Several taxes are set to increase in 2011, including rates for income taxes, capital gains taxes and dividend taxes. The estate tax will also be revived next year. As part of the recent health care reform legislation, high-income earners will see an increase in Medicare taxes on both their wages and investment income in 2013. Other new taxes also are being discussed with more frequency, such as a European-style value-added tax.
Most Americans will feel the added weight of these increases. Those categorized as high-income earners will be required to carry the heaviest brunt. Still, there are some proactive steps individuals can take to help mitigate the impact of these many tax increases.
1. Re-evaluate investment income
Federal tax rate reductions for long-term capital gains and dividends are scheduled to expire this year.
The tax rate on capital gains from the sale of assets held longer than one year remains zero for people in the 15 percent tax bracket in 2010. The 15 percent maximum tax rate on long-term capital gains for taxpayers in higher brackets also remains the same.
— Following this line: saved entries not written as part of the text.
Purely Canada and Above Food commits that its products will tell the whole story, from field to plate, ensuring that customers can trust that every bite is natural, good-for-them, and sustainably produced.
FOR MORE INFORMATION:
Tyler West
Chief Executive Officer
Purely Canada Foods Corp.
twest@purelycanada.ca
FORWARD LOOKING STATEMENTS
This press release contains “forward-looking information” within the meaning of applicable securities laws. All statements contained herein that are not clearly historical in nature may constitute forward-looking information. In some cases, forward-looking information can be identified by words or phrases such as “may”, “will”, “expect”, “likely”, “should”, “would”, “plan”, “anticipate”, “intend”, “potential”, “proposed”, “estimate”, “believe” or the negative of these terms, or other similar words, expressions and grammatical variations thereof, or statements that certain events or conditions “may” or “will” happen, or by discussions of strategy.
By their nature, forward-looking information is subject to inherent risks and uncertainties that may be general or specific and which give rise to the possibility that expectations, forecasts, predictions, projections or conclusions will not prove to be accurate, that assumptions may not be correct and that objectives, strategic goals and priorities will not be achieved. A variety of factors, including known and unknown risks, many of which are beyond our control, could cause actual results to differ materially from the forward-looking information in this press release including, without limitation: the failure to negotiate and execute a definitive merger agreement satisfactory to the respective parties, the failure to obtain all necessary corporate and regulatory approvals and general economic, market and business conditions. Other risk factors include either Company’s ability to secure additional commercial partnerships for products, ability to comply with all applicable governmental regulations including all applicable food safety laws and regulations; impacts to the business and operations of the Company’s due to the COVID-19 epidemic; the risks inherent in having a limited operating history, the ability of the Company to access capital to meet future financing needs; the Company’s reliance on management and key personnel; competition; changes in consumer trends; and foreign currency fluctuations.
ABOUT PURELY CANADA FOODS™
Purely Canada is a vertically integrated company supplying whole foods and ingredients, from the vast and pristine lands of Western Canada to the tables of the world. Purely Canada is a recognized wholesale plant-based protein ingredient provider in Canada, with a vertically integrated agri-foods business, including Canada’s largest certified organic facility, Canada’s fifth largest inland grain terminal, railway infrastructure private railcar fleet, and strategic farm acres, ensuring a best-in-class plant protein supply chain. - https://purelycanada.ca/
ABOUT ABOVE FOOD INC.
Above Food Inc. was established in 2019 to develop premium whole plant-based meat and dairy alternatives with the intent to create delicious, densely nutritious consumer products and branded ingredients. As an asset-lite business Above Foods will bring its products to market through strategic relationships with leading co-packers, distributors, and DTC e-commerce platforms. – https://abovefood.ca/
In 2011, those rates will rise to 10 percent and 20 percent respectively. Thus, if you have capital gains pending, 2010 would be a good time to take those gains. You can do this without re-allocating your portfolio.
Also starting in 2011, dividend income (other than capital gain distributions from mutual funds) will be taxed as ordinary income at your highest marginal tax rate (up from 15 percent for certain qualified dividends). Where possible, move such investments into tax-deferred pension accounts.
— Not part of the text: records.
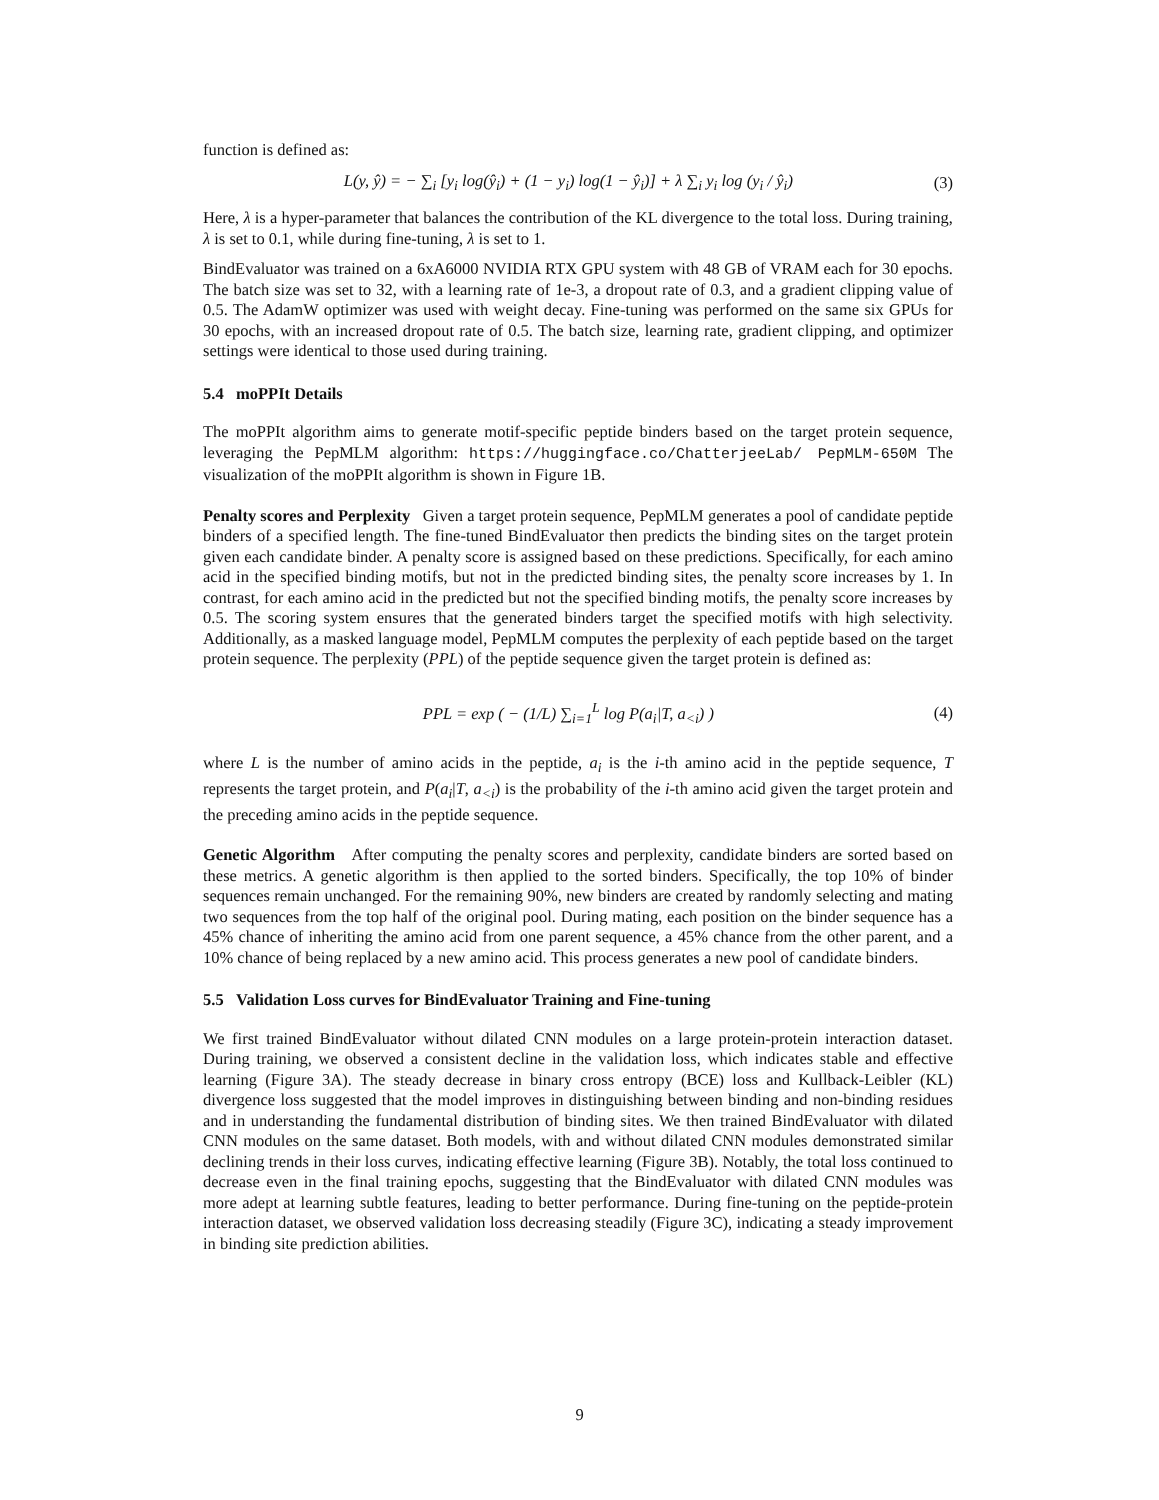function is defined as:
L(y, ŷ) = − ∑<sub>i</sub> [y<sub>i</sub> log(ŷ<sub>i</sub>) + (1 − y<sub>i</sub>) log(1 − ŷ<sub>i</sub>)] + λ ∑<sub>i</sub> y<sub>i</sub> log (y<sub>i</sub> / ŷ<sub>i</sub>) (3)
Here, λ is a hyper-parameter that balances the contribution of the KL divergence to the total loss. During training, λ is set to 0.1, while during fine-tuning, λ is set to 1.
BindEvaluator was trained on a 6xA6000 NVIDIA RTX GPU system with 48 GB of VRAM each for 30 epochs. The batch size was set to 32, with a learning rate of 1e-3, a dropout rate of 0.3, and a gradient clipping value of 0.5. The AdamW optimizer was used with weight decay. Fine-tuning was performed on the same six GPUs for 30 epochs, with an increased dropout rate of 0.5. The batch size, learning rate, gradient clipping, and optimizer settings were identical to those used during training.
5.4 moPPIt Details
The moPPIt algorithm aims to generate motif-specific peptide binders based on the target protein sequence, leveraging the PepMLM algorithm: https://huggingface.co/ChatterjeeLab/ PepMLM-650M The visualization of the moPPIt algorithm is shown in Figure 1B.
Penalty scores and Perplexity Given a target protein sequence, PepMLM generates a pool of candidate peptide binders of a specified length. The fine-tuned BindEvaluator then predicts the binding sites on the target protein given each candidate binder. A penalty score is assigned based on these predictions. Specifically, for each amino acid in the specified binding motifs, but not in the predicted binding sites, the penalty score increases by 1. In contrast, for each amino acid in the predicted but not the specified binding motifs, the penalty score increases by 0.5. The scoring system ensures that the generated binders target the specified motifs with high selectivity. Additionally, as a masked language model, PepMLM computes the perplexity of each peptide based on the target protein sequence. The perplexity (PPL) of the peptide sequence given the target protein is defined as:
PPL = exp ( − (1/L) ∑<sub>i=1</sub><sup>L</sup> log P(a<sub>i</sub>|T, a<sub><i</sub>) ) (4)
where L is the number of amino acids in the peptide, a<sub>i</sub> is the i-th amino acid in the peptide sequence, T represents the target protein, and P(a<sub>i</sub>|T, a<sub><i</sub>) is the probability of the i-th amino acid given the target protein and the preceding amino acids in the peptide sequence.
Genetic Algorithm After computing the penalty scores and perplexity, candidate binders are sorted based on these metrics. A genetic algorithm is then applied to the sorted binders. Specifically, the top 10% of binder sequences remain unchanged. For the remaining 90%, new binders are created by randomly selecting and mating two sequences from the top half of the original pool. During mating, each position on the binder sequence has a 45% chance of inheriting the amino acid from one parent sequence, a 45% chance from the other parent, and a 10% chance of being replaced by a new amino acid. This process generates a new pool of candidate binders.
5.5 Validation Loss curves for BindEvaluator Training and Fine-tuning
We first trained BindEvaluator without dilated CNN modules on a large protein-protein interaction dataset. During training, we observed a consistent decline in the validation loss, which indicates stable and effective learning (Figure 3A). The steady decrease in binary cross entropy (BCE) loss and Kullback-Leibler (KL) divergence loss suggested that the model improves in distinguishing between binding and non-binding residues and in understanding the fundamental distribution of binding sites. We then trained BindEvaluator with dilated CNN modules on the same dataset. Both models, with and without dilated CNN modules demonstrated similar declining trends in their loss curves, indicating effective learning (Figure 3B). Notably, the total loss continued to decrease even in the final training epochs, suggesting that the BindEvaluator with dilated CNN modules was more adept at learning subtle features, leading to better performance. During fine-tuning on the peptide-protein interaction dataset, we observed validation loss decreasing steadily (Figure 3C), indicating a steady improvement in binding site prediction abilities.
9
Finally, if you typically do not maximize annual pension contributions, you may want to defer some of your contributions into 2011.
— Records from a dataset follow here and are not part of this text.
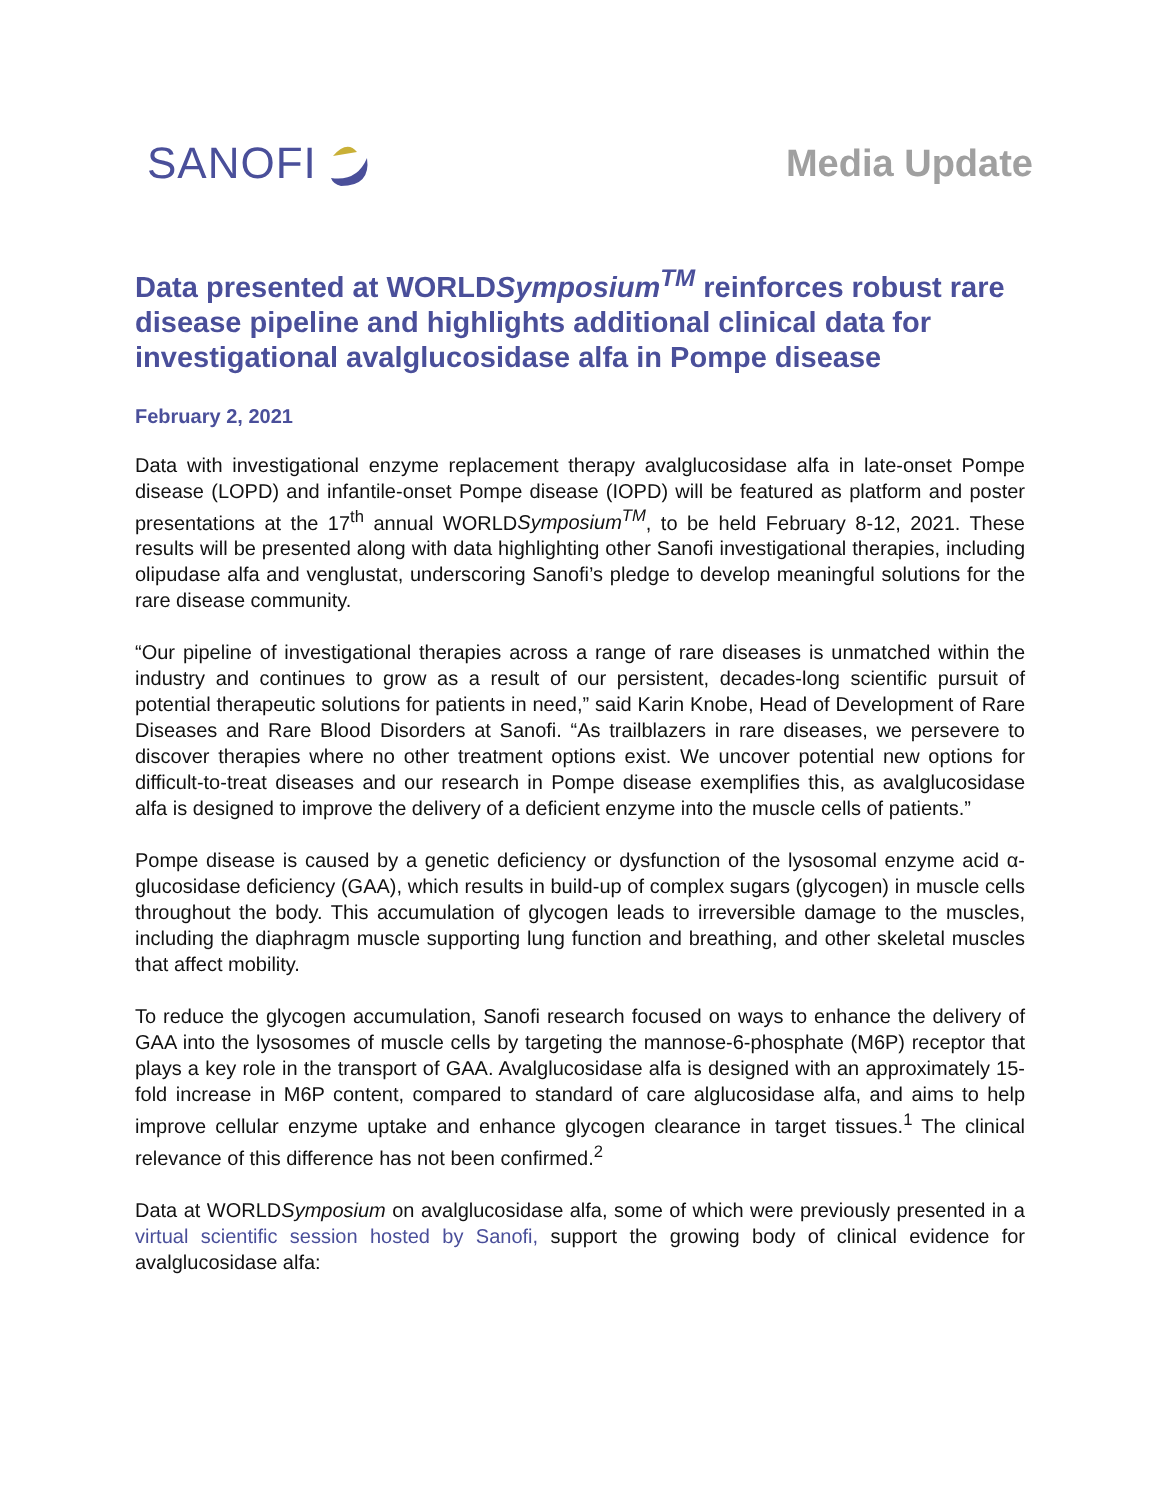SANOFI
Media Update
Data presented at WORLDSymposium<sup>TM</sup> reinforces robust rare disease pipeline and highlights additional clinical data for investigational avalglucosidase alfa in Pompe disease
February 2, 2021
Data with investigational enzyme replacement therapy avalglucosidase alfa in late-onset Pompe disease (LOPD) and infantile-onset Pompe disease (IOPD) will be featured as platform and poster presentations at the 17<sup>th</sup> annual WORLDSymposium<sup>TM</sup>, to be held February 8-12, 2021. These results will be presented along with data highlighting other Sanofi investigational therapies, including olipudase alfa and venglustat, underscoring Sanofi’s pledge to develop meaningful solutions for the rare disease community.
“Our pipeline of investigational therapies across a range of rare diseases is unmatched within the industry and continues to grow as a result of our persistent, decades-long scientific pursuit of potential therapeutic solutions for patients in need,” said Karin Knobe, Head of Development of Rare Diseases and Rare Blood Disorders at Sanofi. “As trailblazers in rare diseases, we persevere to discover therapies where no other treatment options exist. We uncover potential new options for difficult-to-treat diseases and our research in Pompe disease exemplifies this, as avalglucosidase alfa is designed to improve the delivery of a deficient enzyme into the muscle cells of patients.”
Pompe disease is caused by a genetic deficiency or dysfunction of the lysosomal enzyme acid α-glucosidase deficiency (GAA), which results in build-up of complex sugars (glycogen) in muscle cells throughout the body. This accumulation of glycogen leads to irreversible damage to the muscles, including the diaphragm muscle supporting lung function and breathing, and other skeletal muscles that affect mobility.
To reduce the glycogen accumulation, Sanofi research focused on ways to enhance the delivery of GAA into the lysosomes of muscle cells by targeting the mannose-6-phosphate (M6P) receptor that plays a key role in the transport of GAA. Avalglucosidase alfa is designed with an approximately 15-fold increase in M6P content, compared to standard of care alglucosidase alfa, and aims to help improve cellular enzyme uptake and enhance glycogen clearance in target tissues.<sup>1</sup> The clinical relevance of this difference has not been confirmed.<sup>2</sup>
Data at WORLDSymposium on avalglucosidase alfa, some of which were previously presented in a virtual scientific session hosted by Sanofi, support the growing body of clinical evidence for avalglucosidase alfa:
2. Rethink timing of deductions
Thinking about large charitable contributions? While tax incentives are not the primary driver for most people, it is a relevant factor. You may want to consider deferring some of your contributions into 2011.
Do you anticipate a large business expense in the next couple of years? The Section 179 deduction for such expenses drops to $25,000 in 2011 (down from $135,000 in 2010, and after a drop from $250,000 in 2009). Here is a situation where you may consider accelerating business expenses, rather than deferring, to take advantage of the deduction before it disappears. However, this would require a careful analysis of your specific situation before making this decision.
3. Get professional advice for tax planning
Effective planning to minimize your tax risk takes time, effort and know-how. But with the coming deluge of increasing taxes, growing penalties and dwindling deductions, the extra work could be critical to your financial future. Working with a certified financial planner and certified public account can reduce your personal time commitment, while helping to ensure you make the most of any available opportunities.